* What you should do
In the entries below, find the line with "Создайте уникальный настенный" and the line with "A3) и дизайн, который вам по душе.". Print those two and everything between them exactly, and nothing else.

☆ ☆ ☆ ☆ ☆

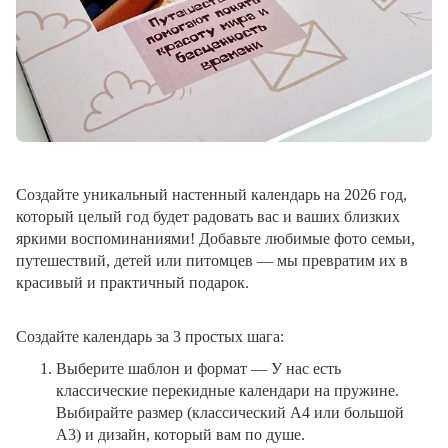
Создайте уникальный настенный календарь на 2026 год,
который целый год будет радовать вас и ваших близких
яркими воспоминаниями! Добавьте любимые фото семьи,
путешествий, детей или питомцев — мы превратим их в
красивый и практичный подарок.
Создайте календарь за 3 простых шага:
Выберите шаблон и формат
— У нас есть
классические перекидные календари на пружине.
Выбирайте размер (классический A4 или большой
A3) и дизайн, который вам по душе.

☆ ☆ ☆ ☆ ☆

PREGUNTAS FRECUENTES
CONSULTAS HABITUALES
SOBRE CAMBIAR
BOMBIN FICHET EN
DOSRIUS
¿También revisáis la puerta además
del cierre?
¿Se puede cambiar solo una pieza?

☆ ☆ ☆ ☆ ☆

* Solution
Создайте уникальный настенный календарь на 2026 год,
который целый год будет радовать вас и ваших близких
яркими воспоминаниями! Добавьте любимые фото семьи,
путешествий, детей или питомцев — мы превратим их в
красивый и практичный подарок.
Создайте календарь за 3 простых шага:
Выберите шаблон и формат
— У нас есть
классические перекидные календари на пружине.
Выбирайте размер (классический A4 или большой
A3) и дизайн, который вам по душе.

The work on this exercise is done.